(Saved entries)

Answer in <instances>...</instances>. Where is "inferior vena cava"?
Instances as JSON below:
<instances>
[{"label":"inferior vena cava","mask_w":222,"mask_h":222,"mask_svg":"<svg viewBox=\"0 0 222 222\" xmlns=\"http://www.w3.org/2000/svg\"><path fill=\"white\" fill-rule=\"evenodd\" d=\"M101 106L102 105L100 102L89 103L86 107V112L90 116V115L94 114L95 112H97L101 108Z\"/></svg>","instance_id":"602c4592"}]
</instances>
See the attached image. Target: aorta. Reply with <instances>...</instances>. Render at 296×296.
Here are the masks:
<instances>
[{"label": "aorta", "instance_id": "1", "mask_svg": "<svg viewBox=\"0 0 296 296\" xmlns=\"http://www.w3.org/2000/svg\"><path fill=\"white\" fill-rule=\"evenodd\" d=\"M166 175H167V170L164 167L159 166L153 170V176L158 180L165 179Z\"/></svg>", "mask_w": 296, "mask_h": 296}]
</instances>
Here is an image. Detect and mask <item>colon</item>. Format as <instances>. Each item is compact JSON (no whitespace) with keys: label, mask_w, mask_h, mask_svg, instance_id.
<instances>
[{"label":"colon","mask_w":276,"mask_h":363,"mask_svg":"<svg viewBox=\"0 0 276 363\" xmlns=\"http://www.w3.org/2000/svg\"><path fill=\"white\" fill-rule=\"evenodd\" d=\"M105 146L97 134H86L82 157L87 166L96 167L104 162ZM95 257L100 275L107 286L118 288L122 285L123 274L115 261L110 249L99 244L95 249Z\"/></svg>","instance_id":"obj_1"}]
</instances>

*The request*. Update the listing above by changing "Target" to "Structure" and leaving every other part as it is.

*Reply to the task*.
Answer in <instances>...</instances>. Where is "inferior vena cava"?
Instances as JSON below:
<instances>
[{"label":"inferior vena cava","mask_w":222,"mask_h":222,"mask_svg":"<svg viewBox=\"0 0 222 222\" xmlns=\"http://www.w3.org/2000/svg\"><path fill=\"white\" fill-rule=\"evenodd\" d=\"M101 106L102 105L100 102L89 103L86 107V112L90 116V115L94 114L95 112H97L101 108Z\"/></svg>","instance_id":"602c4592"}]
</instances>
See the attached image. Structure: aorta. Reply with <instances>...</instances>. Render at 296×296.
Here are the masks:
<instances>
[{"label": "aorta", "instance_id": "1", "mask_svg": "<svg viewBox=\"0 0 296 296\" xmlns=\"http://www.w3.org/2000/svg\"><path fill=\"white\" fill-rule=\"evenodd\" d=\"M166 175H167V170L164 167L159 166L153 170V176L158 180L165 179Z\"/></svg>", "mask_w": 296, "mask_h": 296}]
</instances>
Here is an image. Detect and mask <item>colon</item>. Format as <instances>. Each item is compact JSON (no whitespace) with keys: label, mask_w, mask_h, mask_svg, instance_id.
<instances>
[{"label":"colon","mask_w":276,"mask_h":363,"mask_svg":"<svg viewBox=\"0 0 276 363\" xmlns=\"http://www.w3.org/2000/svg\"><path fill=\"white\" fill-rule=\"evenodd\" d=\"M105 146L97 134H86L82 157L87 166L96 167L104 162ZM95 257L100 275L107 286L118 288L122 285L123 274L115 261L110 249L99 244L95 249Z\"/></svg>","instance_id":"obj_1"}]
</instances>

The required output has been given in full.